The more I speculate the more sure I become of the answer. Their actions would be like that of the tech Mavens of today.  They boldly would stand up and demand more of every member of their team, their supply chain, and ultimately move the entire industry forward surfing the wake of crisis. They would have stepped forward welcoming competition, harsh medicine of the downturn, and would have cast their lot with the American consumers needs.  Their solution would be simple: Progress!

Progress in my definition is simple.  More for less.  Less cost, less impact, and in turn the creation of more value.  

What is the need of the American auto consumer. It is a simple three prong test: Stylish function, bottom of the market cost, and reliable utility.  
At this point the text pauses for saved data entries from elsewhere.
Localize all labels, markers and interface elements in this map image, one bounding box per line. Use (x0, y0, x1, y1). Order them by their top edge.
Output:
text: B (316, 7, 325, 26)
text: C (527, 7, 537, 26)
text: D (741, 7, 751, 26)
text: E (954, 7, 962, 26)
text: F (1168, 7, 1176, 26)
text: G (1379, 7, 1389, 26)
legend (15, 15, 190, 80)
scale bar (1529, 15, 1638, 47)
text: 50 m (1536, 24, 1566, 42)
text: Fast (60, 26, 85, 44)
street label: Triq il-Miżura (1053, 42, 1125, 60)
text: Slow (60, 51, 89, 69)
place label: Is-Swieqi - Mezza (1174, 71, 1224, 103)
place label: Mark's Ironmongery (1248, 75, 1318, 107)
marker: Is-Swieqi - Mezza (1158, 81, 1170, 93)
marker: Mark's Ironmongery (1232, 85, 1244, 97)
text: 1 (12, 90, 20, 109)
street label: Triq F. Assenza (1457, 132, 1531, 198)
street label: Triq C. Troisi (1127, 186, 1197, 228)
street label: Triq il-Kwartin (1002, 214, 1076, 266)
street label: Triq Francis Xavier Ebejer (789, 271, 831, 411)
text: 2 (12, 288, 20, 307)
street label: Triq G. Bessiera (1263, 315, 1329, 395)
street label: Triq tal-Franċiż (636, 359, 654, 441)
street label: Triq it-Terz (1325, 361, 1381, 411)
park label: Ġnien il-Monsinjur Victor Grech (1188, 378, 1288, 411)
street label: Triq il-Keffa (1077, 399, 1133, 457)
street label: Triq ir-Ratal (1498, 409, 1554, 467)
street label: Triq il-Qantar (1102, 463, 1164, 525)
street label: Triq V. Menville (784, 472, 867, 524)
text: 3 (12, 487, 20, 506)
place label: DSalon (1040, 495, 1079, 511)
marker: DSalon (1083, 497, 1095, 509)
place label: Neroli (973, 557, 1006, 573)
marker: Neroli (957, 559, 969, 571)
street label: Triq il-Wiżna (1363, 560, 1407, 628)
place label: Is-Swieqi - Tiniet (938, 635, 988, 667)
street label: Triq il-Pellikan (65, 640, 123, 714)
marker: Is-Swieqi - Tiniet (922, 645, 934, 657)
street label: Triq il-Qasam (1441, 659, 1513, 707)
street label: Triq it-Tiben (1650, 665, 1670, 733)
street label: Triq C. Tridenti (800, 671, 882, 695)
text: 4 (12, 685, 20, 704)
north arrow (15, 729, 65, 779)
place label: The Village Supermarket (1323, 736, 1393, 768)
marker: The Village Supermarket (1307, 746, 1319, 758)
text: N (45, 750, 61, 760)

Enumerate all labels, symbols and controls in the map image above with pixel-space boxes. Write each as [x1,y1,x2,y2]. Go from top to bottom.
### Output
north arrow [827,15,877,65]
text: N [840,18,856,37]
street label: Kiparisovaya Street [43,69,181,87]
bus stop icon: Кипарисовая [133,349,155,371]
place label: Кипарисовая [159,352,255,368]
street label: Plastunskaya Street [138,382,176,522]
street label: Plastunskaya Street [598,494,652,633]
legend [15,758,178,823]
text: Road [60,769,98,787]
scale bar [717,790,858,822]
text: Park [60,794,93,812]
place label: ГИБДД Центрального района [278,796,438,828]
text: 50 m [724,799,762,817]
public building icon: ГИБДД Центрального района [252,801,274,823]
That is the secret formula used first by the Oldsmobile as it built market share at the dawn of the automobile.  Again it was the secret strategy of Henry Ford in his quest to displace the horse with his ever less expensive Model-T.  As well it was the come to market strategy of all other car makers gobbling up GM's lunch since Billy Durant launched his own come to market coup with the Chevrolet.  Again, ironically the comeback of Chrysler was marked by this same strategy in the 90's and is why Kia is still a safe bet for dealers who picked up the brand as they pursue it today.

Unbelievably the pundits blame it on fuel economy and the lack of demand for their cars. Though it isn't demand that's dried up in the world. Its credit, income, and of course crude oil's availability.   Who doesn't want a H2?  Only the social sensibilities and excess pull back this shinny toy of the wasteful urbanite.

I can't help but notice that Toyota, Honda, and Nissan manufacture huge SUV's and full size toy-hauling pick-ups.  The difference is their market share make up not their Environmental credentials.  Again we come back to affordable, stylish, and reliable.  

Look at the markets.  When you buy American and inexpensive your purchase reminds you of your income. Your options smack of cost cutting.  The upgrade also is substantially different as well.  Japanese designers on the other hand provide a consistency with value.  

The Japanese hold their consistent come-to-market units true to their roots.  They offer a middle ground to their consumers.